# WHAT YOU ARE ASKED TO DO:
Write out the data exactly, please, and omit the pictures.

# DATA BLOCK:

• • • • •

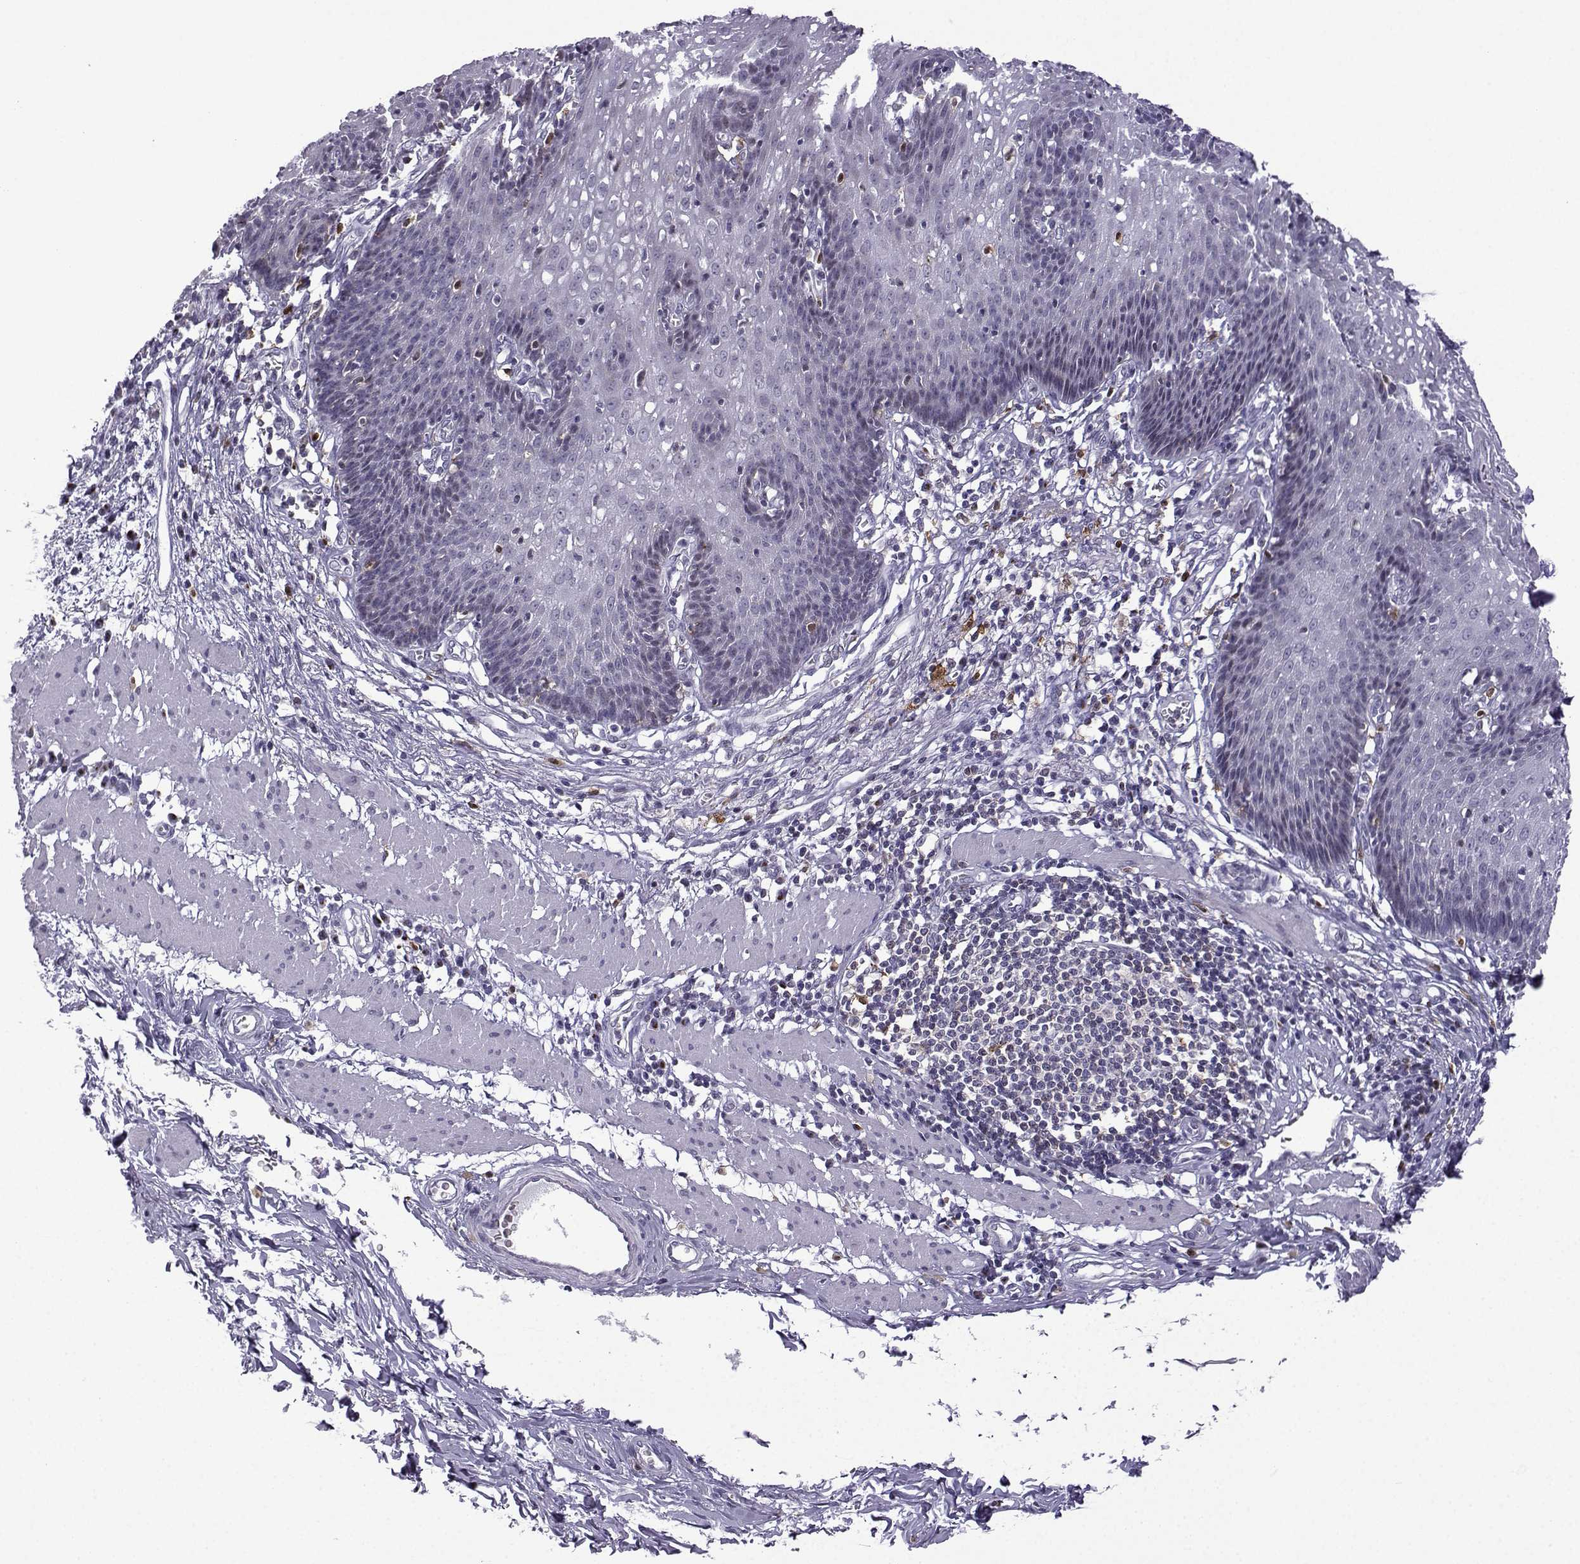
{"staining": {"intensity": "negative", "quantity": "none", "location": "none"}, "tissue": "esophagus", "cell_type": "Squamous epithelial cells", "image_type": "normal", "snomed": [{"axis": "morphology", "description": "Normal tissue, NOS"}, {"axis": "topography", "description": "Esophagus"}], "caption": "Squamous epithelial cells show no significant staining in unremarkable esophagus. The staining was performed using DAB to visualize the protein expression in brown, while the nuclei were stained in blue with hematoxylin (Magnification: 20x).", "gene": "HTR7", "patient": {"sex": "male", "age": 57}}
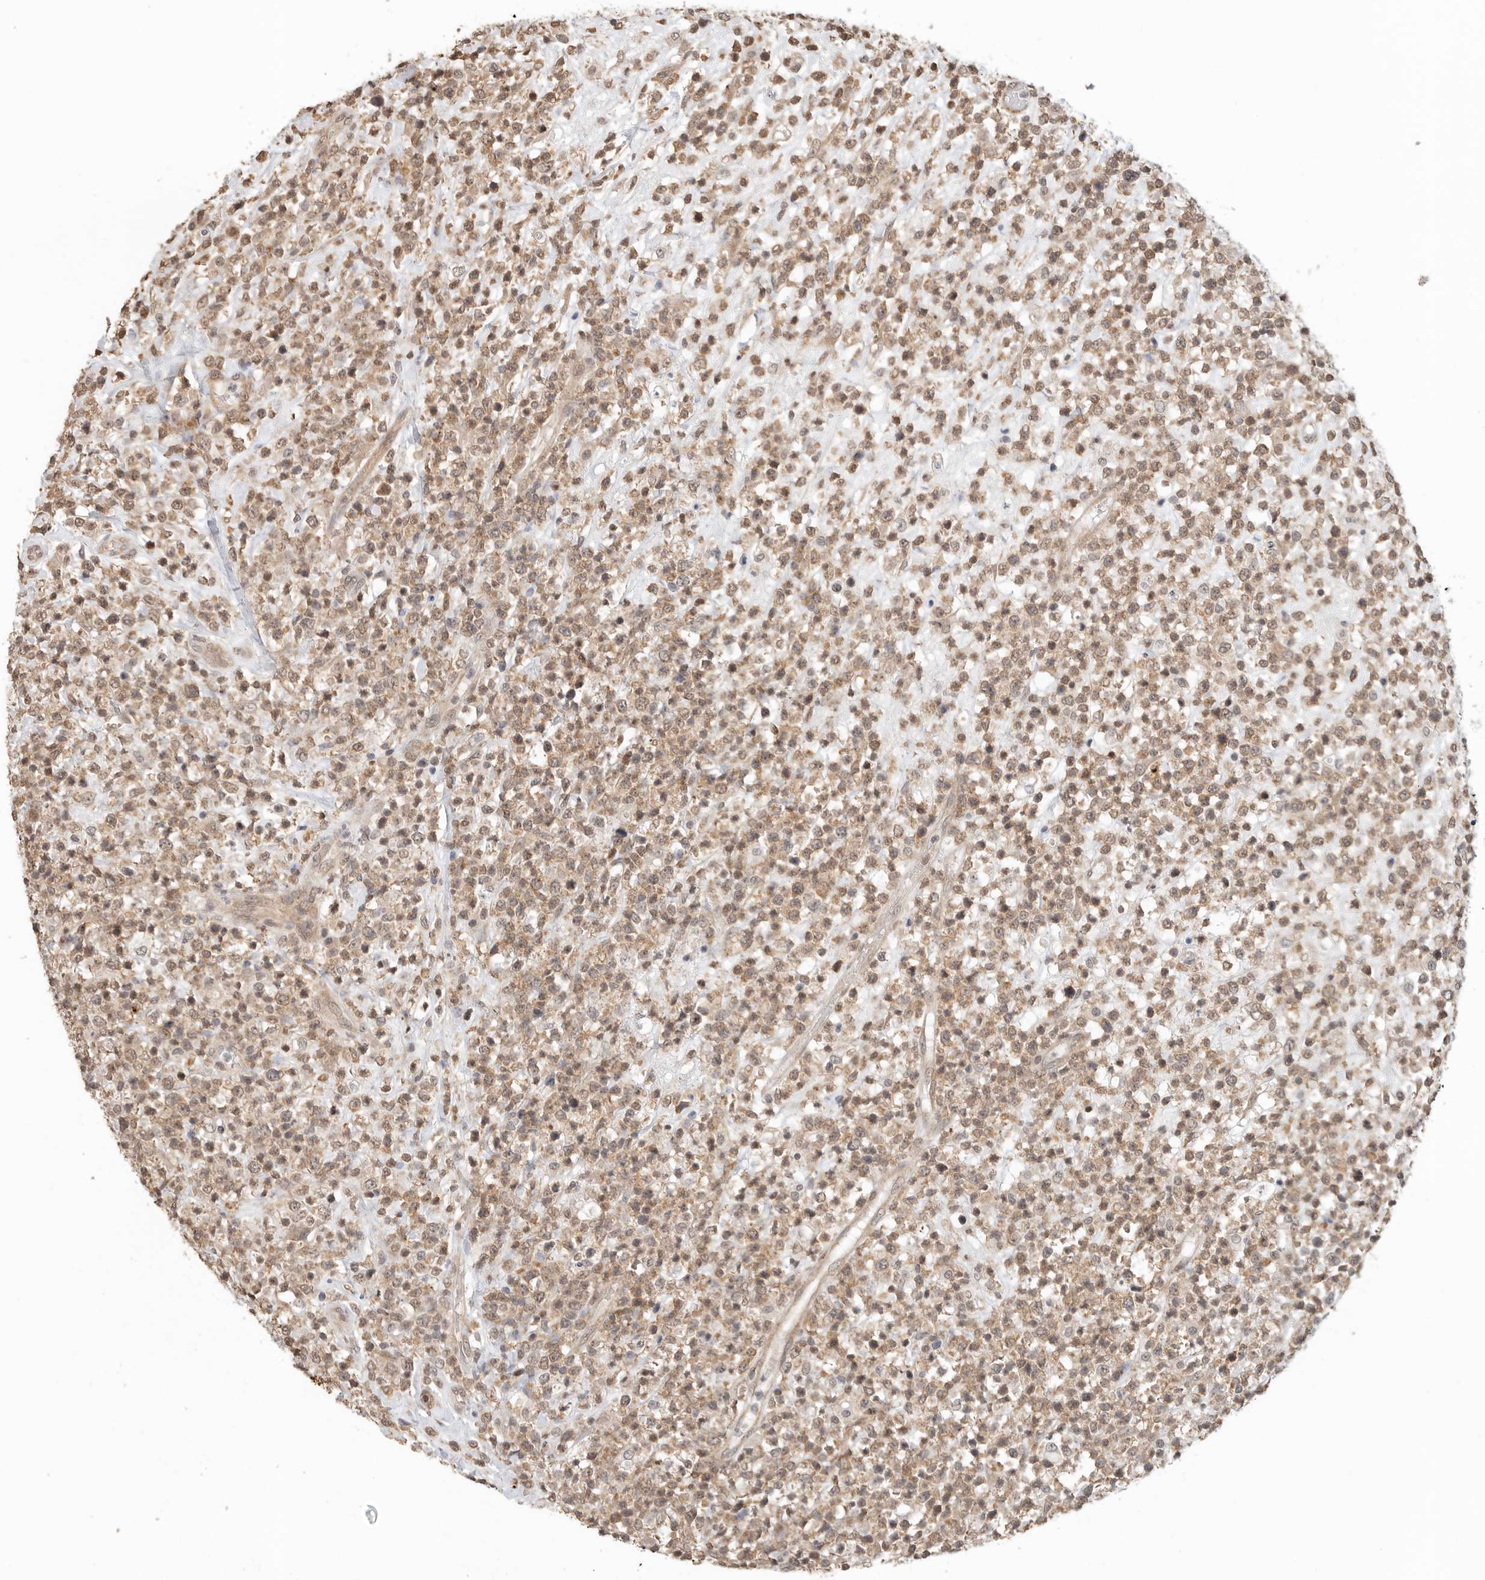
{"staining": {"intensity": "moderate", "quantity": ">75%", "location": "cytoplasmic/membranous,nuclear"}, "tissue": "lymphoma", "cell_type": "Tumor cells", "image_type": "cancer", "snomed": [{"axis": "morphology", "description": "Malignant lymphoma, non-Hodgkin's type, High grade"}, {"axis": "topography", "description": "Colon"}], "caption": "High-grade malignant lymphoma, non-Hodgkin's type tissue displays moderate cytoplasmic/membranous and nuclear positivity in approximately >75% of tumor cells", "gene": "METAP1", "patient": {"sex": "female", "age": 53}}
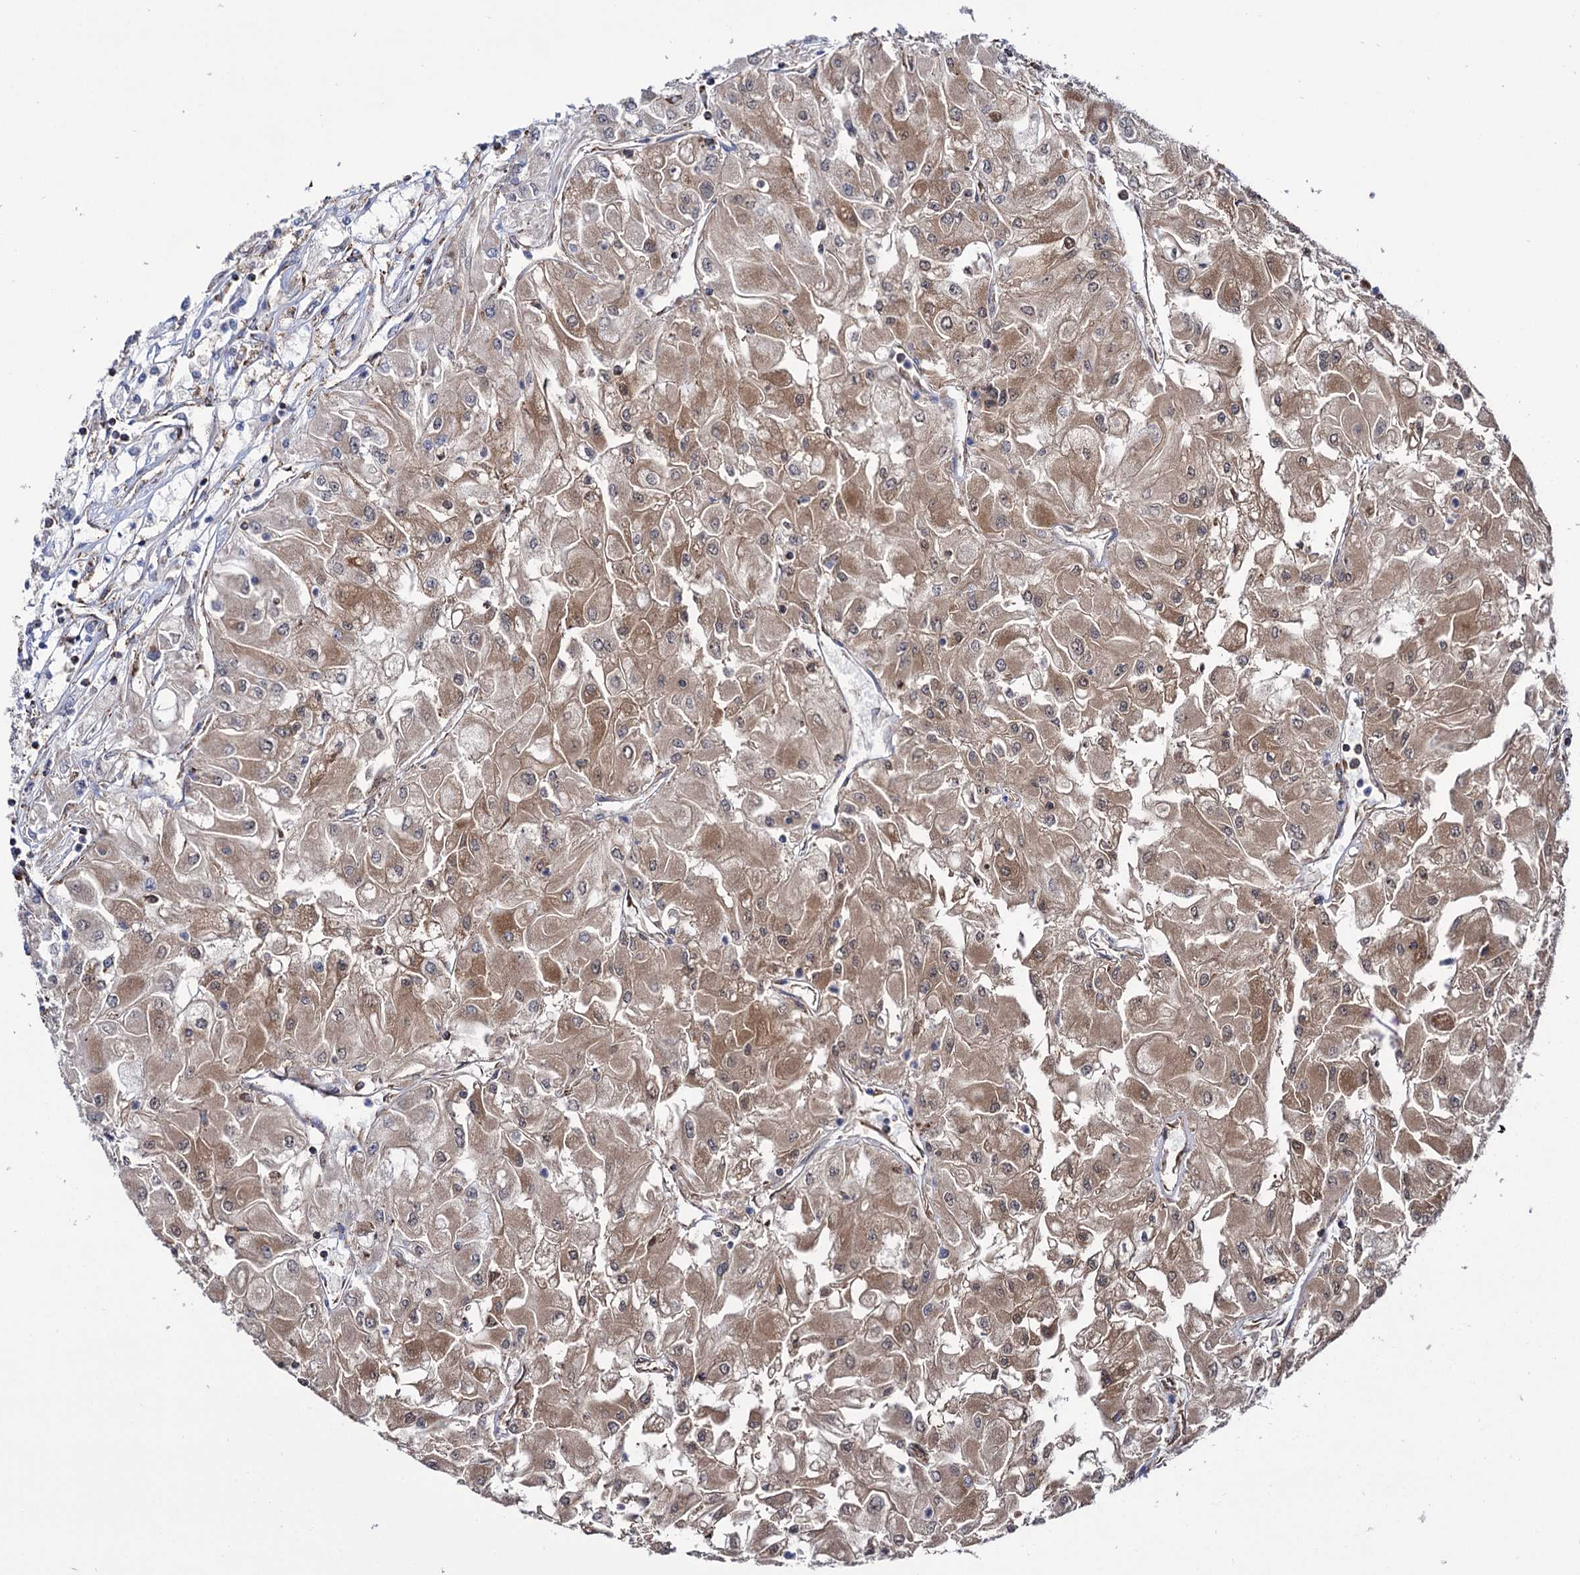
{"staining": {"intensity": "moderate", "quantity": ">75%", "location": "cytoplasmic/membranous"}, "tissue": "renal cancer", "cell_type": "Tumor cells", "image_type": "cancer", "snomed": [{"axis": "morphology", "description": "Adenocarcinoma, NOS"}, {"axis": "topography", "description": "Kidney"}], "caption": "Adenocarcinoma (renal) stained with IHC displays moderate cytoplasmic/membranous positivity in approximately >75% of tumor cells. (Stains: DAB (3,3'-diaminobenzidine) in brown, nuclei in blue, Microscopy: brightfield microscopy at high magnification).", "gene": "ABHD10", "patient": {"sex": "male", "age": 80}}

• • • • •

# EXERCISE RESPONSE:
{"staining": {"intensity": "negative", "quantity": "none", "location": "none"}, "tissue": "esophagus", "cell_type": "Squamous epithelial cells", "image_type": "normal", "snomed": [{"axis": "morphology", "description": "Normal tissue, NOS"}, {"axis": "topography", "description": "Esophagus"}], "caption": "Squamous epithelial cells show no significant staining in unremarkable esophagus. The staining was performed using DAB to visualize the protein expression in brown, while the nuclei were stained in blue with hematoxylin (Magnification: 20x).", "gene": "HTR7", "patient": {"sex": "male", "age": 57}}
{"staining": {"intensity": "moderate", "quantity": ">75%", "location": "cytoplasmic/membranous,nuclear"}, "tissue": "lymphoma", "cell_type": "Tumor cells", "image_type": "cancer", "snomed": [{"axis": "morphology", "description": "Malignant lymphoma, non-Hodgkin's type, High grade"}, {"axis": "topography", "description": "Colon"}], "caption": "High-grade malignant lymphoma, non-Hodgkin's type tissue displays moderate cytoplasmic/membranous and nuclear positivity in approximately >75% of tumor cells", "gene": "METAP1", "patient": {"sex": "female", "age": 53}}
{"staining": {"intensity": "moderate", "quantity": ">75%", "location": "cytoplasmic/membranous"}, "tissue": "renal cancer", "cell_type": "Tumor cells", "image_type": "cancer", "snomed": [{"axis": "morphology", "description": "Adenocarcinoma, NOS"}, {"axis": "topography", "description": "Kidney"}], "caption": "Adenocarcinoma (renal) stained with IHC displays moderate cytoplasmic/membranous positivity in approximately >75% of tumor cells. (Stains: DAB (3,3'-diaminobenzidine) in brown, nuclei in blue, Microscopy: brightfield microscopy at high magnification).", "gene": "ABHD10", "patient": {"sex": "male", "age": 80}}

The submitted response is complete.